## TASK
Once you have read the records, write them out again exactly.

##### EXTRACTED MATERIAL

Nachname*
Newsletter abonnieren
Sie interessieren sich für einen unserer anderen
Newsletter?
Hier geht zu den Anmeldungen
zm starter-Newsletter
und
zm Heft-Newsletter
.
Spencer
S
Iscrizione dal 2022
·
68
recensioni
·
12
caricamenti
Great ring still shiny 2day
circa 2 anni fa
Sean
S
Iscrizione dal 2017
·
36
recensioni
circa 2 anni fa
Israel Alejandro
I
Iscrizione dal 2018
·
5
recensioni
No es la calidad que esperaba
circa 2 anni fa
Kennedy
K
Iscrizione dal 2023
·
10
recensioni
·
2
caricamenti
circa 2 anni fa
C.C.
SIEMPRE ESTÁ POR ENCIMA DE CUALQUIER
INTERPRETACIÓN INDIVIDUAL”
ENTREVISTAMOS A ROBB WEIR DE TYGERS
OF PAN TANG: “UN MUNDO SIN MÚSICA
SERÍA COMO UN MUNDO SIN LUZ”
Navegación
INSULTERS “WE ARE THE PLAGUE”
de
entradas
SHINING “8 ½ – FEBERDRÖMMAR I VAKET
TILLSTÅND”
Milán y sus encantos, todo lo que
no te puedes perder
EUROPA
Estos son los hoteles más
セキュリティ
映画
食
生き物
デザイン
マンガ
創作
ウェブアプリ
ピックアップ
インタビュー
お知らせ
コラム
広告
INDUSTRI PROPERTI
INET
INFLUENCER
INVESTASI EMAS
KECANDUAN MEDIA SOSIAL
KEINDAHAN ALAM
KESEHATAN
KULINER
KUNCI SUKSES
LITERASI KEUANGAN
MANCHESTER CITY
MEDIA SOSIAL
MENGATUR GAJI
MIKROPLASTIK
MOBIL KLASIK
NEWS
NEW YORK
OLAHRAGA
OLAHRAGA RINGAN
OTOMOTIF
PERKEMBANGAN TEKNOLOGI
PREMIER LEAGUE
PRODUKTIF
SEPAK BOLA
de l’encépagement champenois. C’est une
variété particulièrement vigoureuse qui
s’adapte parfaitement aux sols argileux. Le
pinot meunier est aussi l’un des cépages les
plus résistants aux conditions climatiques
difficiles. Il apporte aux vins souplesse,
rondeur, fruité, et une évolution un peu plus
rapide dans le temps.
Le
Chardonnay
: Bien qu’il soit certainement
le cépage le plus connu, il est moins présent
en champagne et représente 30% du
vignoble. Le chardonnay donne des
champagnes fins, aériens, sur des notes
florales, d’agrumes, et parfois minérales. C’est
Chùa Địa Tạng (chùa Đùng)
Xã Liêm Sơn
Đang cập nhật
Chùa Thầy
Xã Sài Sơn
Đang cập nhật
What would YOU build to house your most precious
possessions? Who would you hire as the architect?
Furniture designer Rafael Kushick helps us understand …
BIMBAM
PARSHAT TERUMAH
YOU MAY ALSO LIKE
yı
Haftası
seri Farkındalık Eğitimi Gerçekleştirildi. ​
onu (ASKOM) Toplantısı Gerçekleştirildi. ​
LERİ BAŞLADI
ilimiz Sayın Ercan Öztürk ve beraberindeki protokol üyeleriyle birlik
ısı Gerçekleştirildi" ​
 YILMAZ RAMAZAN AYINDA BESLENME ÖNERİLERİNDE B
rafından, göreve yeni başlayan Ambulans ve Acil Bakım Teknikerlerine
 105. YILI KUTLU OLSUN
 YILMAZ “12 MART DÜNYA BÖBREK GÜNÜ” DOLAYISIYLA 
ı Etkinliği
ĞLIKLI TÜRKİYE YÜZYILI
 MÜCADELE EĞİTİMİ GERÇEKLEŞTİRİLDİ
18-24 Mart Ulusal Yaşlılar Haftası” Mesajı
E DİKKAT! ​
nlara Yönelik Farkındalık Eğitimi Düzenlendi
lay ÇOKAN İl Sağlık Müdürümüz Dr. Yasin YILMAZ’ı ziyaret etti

##########

## EXERCISE SOLUTION
Nachname*
Newsletter abonnieren
Sie interessieren sich für einen unserer anderen
Newsletter?
Hier geht zu den Anmeldungen
zm starter-Newsletter
und
zm Heft-Newsletter
.
Spencer
S
Iscrizione dal 2022
·
68
recensioni
·
12
caricamenti
Great ring still shiny 2day
circa 2 anni fa
Sean
S
Iscrizione dal 2017
·
36
recensioni
circa 2 anni fa
Israel Alejandro
I
Iscrizione dal 2018
·
5
recensioni
No es la calidad que esperaba
circa 2 anni fa
Kennedy
K
Iscrizione dal 2023
·
10
recensioni
·
2
caricamenti
circa 2 anni fa
C.C.
SIEMPRE ESTÁ POR ENCIMA DE CUALQUIER
INTERPRETACIÓN INDIVIDUAL”
ENTREVISTAMOS A ROBB WEIR DE TYGERS
OF PAN TANG: “UN MUNDO SIN MÚSICA
SERÍA COMO UN MUNDO SIN LUZ”
Navegación
INSULTERS “WE ARE THE PLAGUE”
de
entradas
SHINING “8 ½ – FEBERDRÖMMAR I VAKET
TILLSTÅND”
Milán y sus encantos, todo lo que
no te puedes perder
EUROPA
Estos son los hoteles más
セキュリティ
映画
食
生き物
デザイン
マンガ
創作
ウェブアプリ
ピックアップ
インタビュー
お知らせ
コラム
広告
INDUSTRI PROPERTI
INET
INFLUENCER
INVESTASI EMAS
KECANDUAN MEDIA SOSIAL
KEINDAHAN ALAM
KESEHATAN
KULINER
KUNCI SUKSES
LITERASI KEUANGAN
MANCHESTER CITY
MEDIA SOSIAL
MENGATUR GAJI
MIKROPLASTIK
MOBIL KLASIK
NEWS
NEW YORK
OLAHRAGA
OLAHRAGA RINGAN
OTOMOTIF
PERKEMBANGAN TEKNOLOGI
PREMIER LEAGUE
PRODUKTIF
SEPAK BOLA
de l’encépagement champenois. C’est une
variété particulièrement vigoureuse qui
s’adapte parfaitement aux sols argileux. Le
pinot meunier est aussi l’un des cépages les
plus résistants aux conditions climatiques
difficiles. Il apporte aux vins souplesse,
rondeur, fruité, et une évolution un peu plus
rapide dans le temps.
Le
Chardonnay
: Bien qu’il soit certainement
le cépage le plus connu, il est moins présent
en champagne et représente 30% du
vignoble. Le chardonnay donne des
champagnes fins, aériens, sur des notes
florales, d’agrumes, et parfois minérales. C’est
Chùa Địa Tạng (chùa Đùng)
Xã Liêm Sơn
Đang cập nhật
Chùa Thầy
Xã Sài Sơn
Đang cập nhật
What would YOU build to house your most precious
possessions? Who would you hire as the architect?
Furniture designer Rafael Kushick helps us understand …
BIMBAM
PARSHAT TERUMAH
YOU MAY ALSO LIKE
yı
Haftası
seri Farkındalık Eğitimi Gerçekleştirildi. ​
onu (ASKOM) Toplantısı Gerçekleştirildi. ​
LERİ BAŞLADI
ilimiz Sayın Ercan Öztürk ve beraberindeki protokol üyeleriyle birlik
ısı Gerçekleştirildi" ​
 YILMAZ RAMAZAN AYINDA BESLENME ÖNERİLERİNDE B
rafından, göreve yeni başlayan Ambulans ve Acil Bakım Teknikerlerine
 105. YILI KUTLU OLSUN
 YILMAZ “12 MART DÜNYA BÖBREK GÜNÜ” DOLAYISIYLA 
ı Etkinliği
ĞLIKLI TÜRKİYE YÜZYILI
 MÜCADELE EĞİTİMİ GERÇEKLEŞTİRİLDİ
18-24 Mart Ulusal Yaşlılar Haftası” Mesajı
E DİKKAT! ​
nlara Yönelik Farkındalık Eğitimi Düzenlendi
lay ÇOKAN İl Sağlık Müdürümüz Dr. Yasin YILMAZ’ı ziyaret etti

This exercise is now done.